Cinq signalements ont par ailleurs été adressés à l'autorité judiciaire sur le fondement de l'article 40 du code de procédure pénale, sans que la mission n'ait pu avoir connaissance, au moment de la publication de son rapport, des suites judiciaires qui leur ont été données.

Enfin, des procédures judiciaires incidentes ont également été engagées pour des faits de droit commun, en particulier après le constat d'infractions de détention illégale d'armes, de détention de stupéfiants ou en raison de la découverte de faux documents d'identités ou d'objets volés.

Y compris lorsqu'aucune saisie n'a été réalisée ni aucune judiciarisation engagée, les visites domiciliaires ont constitué, pour les services, une source utile de renseignement . Dans plusieurs cas, elles ont par exemple constitué un préalable à la mise en oeuvre d'autres mesures administratives.
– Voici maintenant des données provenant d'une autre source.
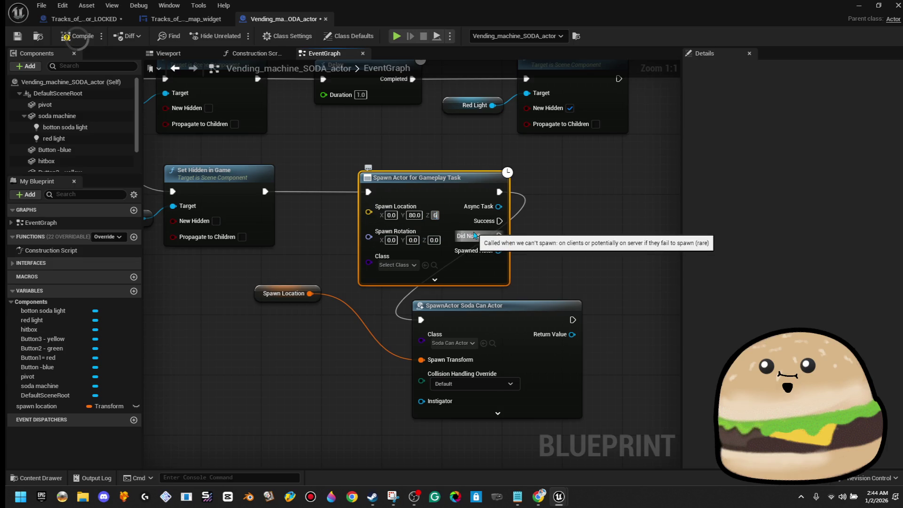
pyautogui.write('0')
pyautogui.press('Return')
pyautogui.click(540, 294)
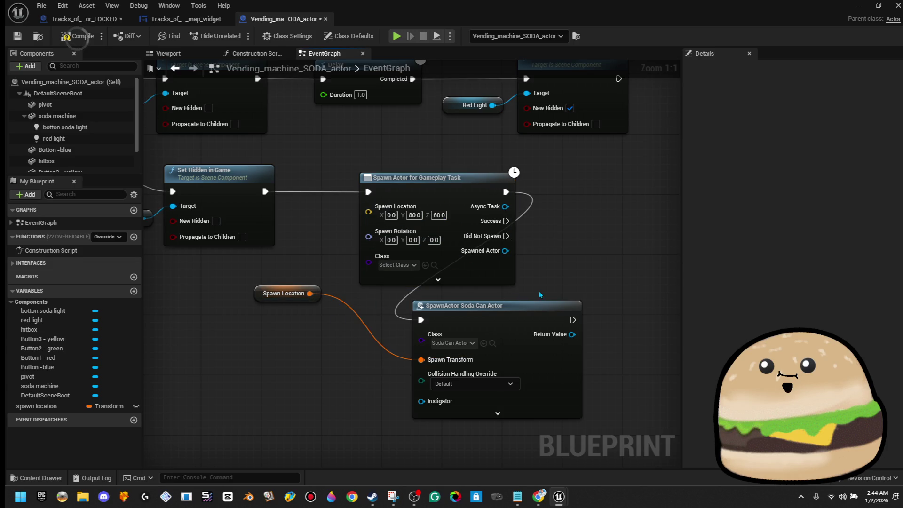
pyautogui.click(408, 265)
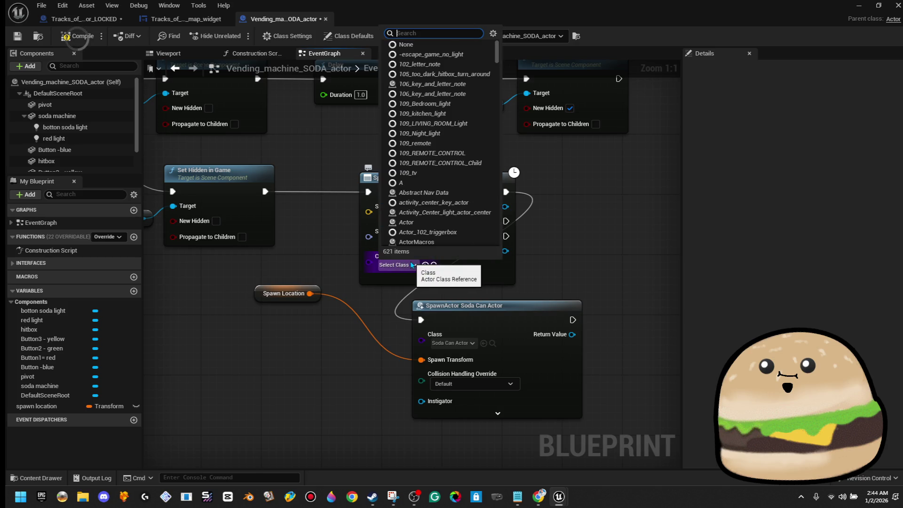
pyautogui.write('can')
pyautogui.press('BackSpace')
pyautogui.press('BackSpace')
pyautogui.press('BackSpace')
pyautogui.write('soda')
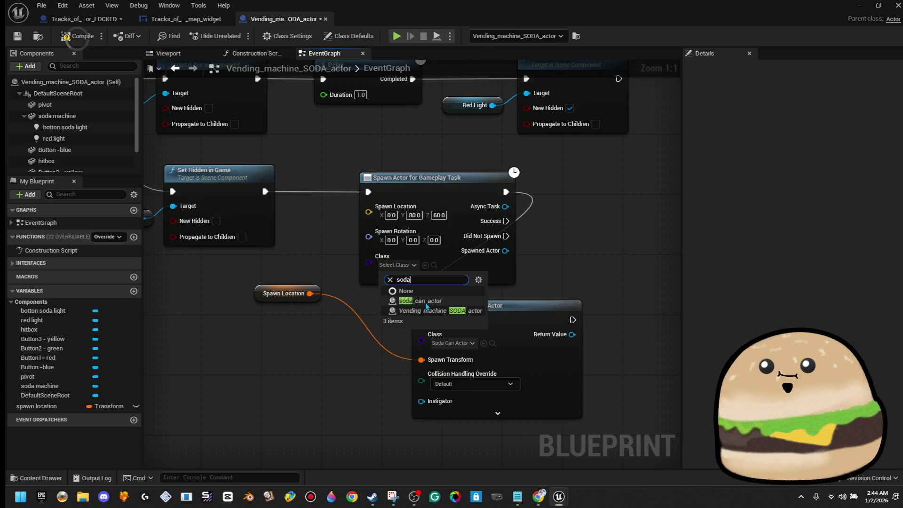
pyautogui.click(420, 300)
pyautogui.moveTo(478, 304); pyautogui.dragTo(544, 340)
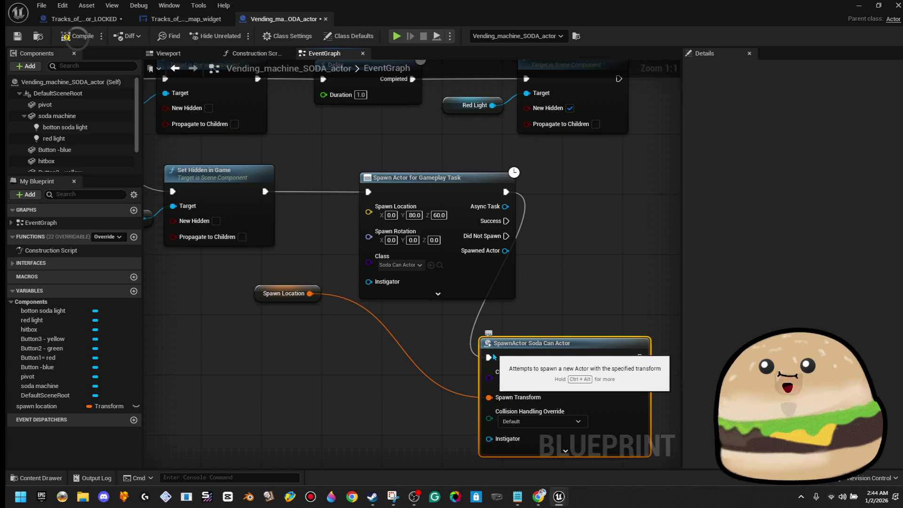
# Step: Break the execution wire into the old SpawnActor node; linking Spawn Location fails
pyautogui.rightClick(485, 366)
Grâce aux informations collectées, elles ont ainsi permis de motiver :

- la mise en oeuvre ou le renouvellement de plusieurs mesures individuelles de contrôle administratif et de surveillance ;

- le prononcé de mesures de fermeture de lieux de culte ;

- la mise en oeuvre de mesures de gel des avoirs ;

- le prononcé d'interdictions de sortie du territoire

Au regard de l'ensemble de ces remarques, la mission a estimé souhaitable de pérenniser, dans son principe, le dispositif des visites domiciliaires , à l'instar des autres mesures introduites par la loi du 30 octobre 2017.

2. Une procédure complexe, mais aujourd'hui mise en oeuvre sans difficultés
a) Une réduction progressive des difficultés d'appréhension du cadre juridique

L'originalité de la procédure définie par le législateur a nécessité, de la part des acteurs impliqués, et en particulier des préfectures, une période de prise en main et d'appréhension, sur le plan technique, du nouveau dispositif .

Afin d'accompagner les autorités préfectorales dans la motivation et la rédaction des requêtes de visites domiciliaires, une procédure de consultation informelle a été mise en place par le parquet de Paris, parallèlement à l'assistance déjà apportée par l'administration centrale du ministère de l'intérieur ( cf . supra ). Avant même de formuler un avis officiel au juge des libertés et de la détention sur une éventuelle judiciarisation du dossier, le parquet national antiterroriste se voit ainsi communiquer l'intégralité des requêtes de visites en vue de fournir un appui technique aux préfectures.

Lors de son premier bilan présenté devant la commission des lois, le rapporteur avait fait état des difficultés remontées par le pôle des juges des libertés et de la détention sur la motivation des requêtes préfectorales qui leur étaient adressées, en dépit de l'appui technique apporté aux autorités locales .

Force est en effet de constater qu'un nombre significatif de requêtes préfectorales a fait l'objet d'une ordonnance de rejet par le juge des libertés et de la détention. Au total, sur les 202 requêtes transmises depuis l'entrée en vigueur de la loi, 37 rejets ont été prononcés, soit environ 18 % du total des requêtes .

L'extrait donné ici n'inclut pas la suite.